Friday, September 1, 2017

Los viejos (relato propio)



Los viejos

Era imposible que no lo olvidara. Se la pasaba tarareando por los rincones, como si desde que el silencio comenzó ella sintiera la obligación de llenar los espacios. Siempre se lo recordábamos, estaba prohibido. Cuando los niveles de problemas de audición subieron, alarmantes, la música fue vedada junto con todo aquel dispositivo que la reprodujera, especialmente los auriculares gigantes con que la gente se pasaba el día enfrascada en su propia mente. Eso fue lo que dijeron, que era una cuestión de bienestar social. Ya hacía tiempo que la población se comunicaba solo a través de gestos o con simples imágenes para evitar desconectarse, alejar los auriculares de las orejas y comunicarse con los otros. La lengua oral había perdido cientos de palabras y los adjetivos habían pasado a ser elementos arcaicos en el habla de los muy viejos. La abuela era una de ellos.

En el comienzo todo fue confusión. Bandas armadas aliadas al gobierno se dedicaban a atacar a todo aquel que desobedeciera la orden, organizando grandes fogatas para destruir todo archivo existente. En menos de dos meses el silencio había bajado como una nube densa y descolorida. Todo era susurros y el canto de los pájaros volvía a tener un protagonismo envidiable. Los jóvenes permanecieron mudos y fueron, en una excepción en la historia de la humanidad, los viejos quienes comenzaron la revolución. Eran los que sabían cantar, una acción que había desaparecido cuando la música perdió la palabra y solo eran sonidos desconectados producidos por máquinas. Fueron los abuelos los que retomaron eso de cantar canciones de cuna antes de ir a dormir, o tararear alguna copla mientras amasaban galletitas para los nietos.
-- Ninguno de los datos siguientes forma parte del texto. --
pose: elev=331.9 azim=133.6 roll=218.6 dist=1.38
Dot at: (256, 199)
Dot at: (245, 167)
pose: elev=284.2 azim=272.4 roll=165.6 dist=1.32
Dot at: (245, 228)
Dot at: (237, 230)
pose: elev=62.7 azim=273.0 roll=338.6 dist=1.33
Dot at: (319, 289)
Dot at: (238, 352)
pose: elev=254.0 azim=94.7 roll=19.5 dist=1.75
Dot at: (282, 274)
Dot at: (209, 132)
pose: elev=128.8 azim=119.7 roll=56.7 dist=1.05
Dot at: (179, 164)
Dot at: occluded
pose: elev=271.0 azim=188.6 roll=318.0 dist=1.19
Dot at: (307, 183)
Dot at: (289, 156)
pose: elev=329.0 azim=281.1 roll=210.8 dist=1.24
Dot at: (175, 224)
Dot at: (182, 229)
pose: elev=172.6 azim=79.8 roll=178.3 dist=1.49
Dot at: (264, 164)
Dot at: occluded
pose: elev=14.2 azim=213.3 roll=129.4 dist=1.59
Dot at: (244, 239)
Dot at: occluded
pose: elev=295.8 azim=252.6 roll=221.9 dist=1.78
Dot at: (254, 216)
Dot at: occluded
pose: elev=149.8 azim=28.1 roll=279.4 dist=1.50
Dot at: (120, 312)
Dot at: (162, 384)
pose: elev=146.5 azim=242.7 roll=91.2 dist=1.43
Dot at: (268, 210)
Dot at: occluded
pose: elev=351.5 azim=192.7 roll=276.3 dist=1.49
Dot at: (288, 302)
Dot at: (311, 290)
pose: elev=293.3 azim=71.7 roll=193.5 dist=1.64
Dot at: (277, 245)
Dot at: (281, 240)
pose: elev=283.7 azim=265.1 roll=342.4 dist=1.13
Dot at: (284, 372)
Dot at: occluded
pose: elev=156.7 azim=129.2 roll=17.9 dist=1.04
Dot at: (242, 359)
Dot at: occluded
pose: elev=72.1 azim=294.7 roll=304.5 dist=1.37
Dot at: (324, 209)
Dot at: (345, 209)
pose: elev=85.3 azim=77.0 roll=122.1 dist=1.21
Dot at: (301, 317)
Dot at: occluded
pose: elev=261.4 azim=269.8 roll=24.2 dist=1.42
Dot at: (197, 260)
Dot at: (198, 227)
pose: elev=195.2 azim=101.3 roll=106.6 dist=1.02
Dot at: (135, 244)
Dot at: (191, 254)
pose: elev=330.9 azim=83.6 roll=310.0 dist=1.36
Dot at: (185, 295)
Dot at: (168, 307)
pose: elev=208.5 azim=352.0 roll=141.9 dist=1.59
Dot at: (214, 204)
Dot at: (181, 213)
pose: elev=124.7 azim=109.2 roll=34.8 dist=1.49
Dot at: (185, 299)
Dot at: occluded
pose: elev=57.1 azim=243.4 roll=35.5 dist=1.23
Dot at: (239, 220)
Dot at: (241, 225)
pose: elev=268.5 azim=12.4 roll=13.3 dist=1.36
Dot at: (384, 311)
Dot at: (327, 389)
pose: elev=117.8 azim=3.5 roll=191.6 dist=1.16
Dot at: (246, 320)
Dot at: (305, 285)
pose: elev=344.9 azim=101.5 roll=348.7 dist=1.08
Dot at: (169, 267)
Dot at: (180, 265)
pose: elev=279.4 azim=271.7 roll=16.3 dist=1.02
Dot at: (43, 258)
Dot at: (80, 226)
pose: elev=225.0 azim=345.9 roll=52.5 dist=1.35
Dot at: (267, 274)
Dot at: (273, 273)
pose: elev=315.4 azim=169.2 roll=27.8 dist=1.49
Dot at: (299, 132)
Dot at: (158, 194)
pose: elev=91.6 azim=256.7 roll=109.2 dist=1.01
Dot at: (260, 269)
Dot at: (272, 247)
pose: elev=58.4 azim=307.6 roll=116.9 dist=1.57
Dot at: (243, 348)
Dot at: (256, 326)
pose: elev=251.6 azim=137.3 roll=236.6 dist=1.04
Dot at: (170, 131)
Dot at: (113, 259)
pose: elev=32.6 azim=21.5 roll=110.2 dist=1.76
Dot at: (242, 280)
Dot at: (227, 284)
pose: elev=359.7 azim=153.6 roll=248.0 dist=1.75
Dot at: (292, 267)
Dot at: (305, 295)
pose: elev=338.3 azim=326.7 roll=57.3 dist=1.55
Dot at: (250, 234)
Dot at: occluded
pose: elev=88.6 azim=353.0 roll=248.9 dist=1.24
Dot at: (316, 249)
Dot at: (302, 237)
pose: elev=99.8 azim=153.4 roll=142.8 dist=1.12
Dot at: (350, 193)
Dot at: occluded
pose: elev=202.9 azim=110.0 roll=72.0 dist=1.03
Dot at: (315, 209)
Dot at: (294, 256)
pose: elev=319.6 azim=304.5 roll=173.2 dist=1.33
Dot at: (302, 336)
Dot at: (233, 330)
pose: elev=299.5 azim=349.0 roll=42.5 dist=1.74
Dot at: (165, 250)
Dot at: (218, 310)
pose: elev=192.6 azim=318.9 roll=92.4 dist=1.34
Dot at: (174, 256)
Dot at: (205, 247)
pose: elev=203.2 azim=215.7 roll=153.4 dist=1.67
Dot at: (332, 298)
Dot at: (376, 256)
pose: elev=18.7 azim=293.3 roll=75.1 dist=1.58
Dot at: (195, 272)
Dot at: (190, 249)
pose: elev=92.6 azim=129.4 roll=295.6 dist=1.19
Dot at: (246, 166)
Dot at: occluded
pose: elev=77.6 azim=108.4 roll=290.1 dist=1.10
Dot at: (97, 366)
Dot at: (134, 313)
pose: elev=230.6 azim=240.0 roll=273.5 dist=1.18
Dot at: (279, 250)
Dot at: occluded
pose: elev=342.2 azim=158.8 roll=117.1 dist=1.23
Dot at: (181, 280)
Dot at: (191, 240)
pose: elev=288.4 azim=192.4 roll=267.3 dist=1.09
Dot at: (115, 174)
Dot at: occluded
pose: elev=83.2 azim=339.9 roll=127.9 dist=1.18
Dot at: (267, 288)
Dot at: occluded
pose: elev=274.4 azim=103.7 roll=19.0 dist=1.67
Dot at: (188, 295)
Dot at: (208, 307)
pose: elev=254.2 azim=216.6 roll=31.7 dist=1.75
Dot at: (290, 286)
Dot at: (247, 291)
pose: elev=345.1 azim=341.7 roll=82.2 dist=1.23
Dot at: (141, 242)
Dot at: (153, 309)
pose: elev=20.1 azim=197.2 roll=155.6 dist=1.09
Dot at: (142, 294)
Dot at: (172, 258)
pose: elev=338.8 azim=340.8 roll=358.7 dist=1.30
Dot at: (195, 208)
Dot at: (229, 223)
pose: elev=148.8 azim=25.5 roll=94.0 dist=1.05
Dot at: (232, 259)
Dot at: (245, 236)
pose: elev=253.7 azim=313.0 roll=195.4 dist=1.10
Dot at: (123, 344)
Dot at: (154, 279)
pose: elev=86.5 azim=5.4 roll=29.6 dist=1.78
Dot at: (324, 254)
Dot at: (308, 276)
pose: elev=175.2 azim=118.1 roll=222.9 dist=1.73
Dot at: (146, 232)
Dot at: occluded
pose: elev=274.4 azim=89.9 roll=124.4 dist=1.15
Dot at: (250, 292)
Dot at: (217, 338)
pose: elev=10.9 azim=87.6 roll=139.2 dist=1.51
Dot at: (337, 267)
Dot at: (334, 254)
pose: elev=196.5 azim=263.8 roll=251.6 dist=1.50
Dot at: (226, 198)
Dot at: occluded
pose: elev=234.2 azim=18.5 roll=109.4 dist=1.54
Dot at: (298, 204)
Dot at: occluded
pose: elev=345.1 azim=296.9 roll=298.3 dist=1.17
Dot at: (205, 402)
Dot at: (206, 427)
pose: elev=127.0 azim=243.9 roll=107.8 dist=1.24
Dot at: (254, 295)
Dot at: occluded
En cada casa, los ancianos ocuparon nuevamente el lugar central y dirigieron toda su energía en contrarrestar ese silencio abrumador que parecía un titan helado dispuesto a congelar el tiempo.Todas las voces todas, todas las manos todas, toda la sangre puede ser canción en el viento; susurraba la abuela, hamacándose en su sillón mientras tejía mantillas para los que estaban por llegar, a un presente incierto pero, sin dudas, a un futuro expectante, listo para ser creado o destruido; canta conmigo canta, hermano americano, libera tu esperanza, con un grito en la voz.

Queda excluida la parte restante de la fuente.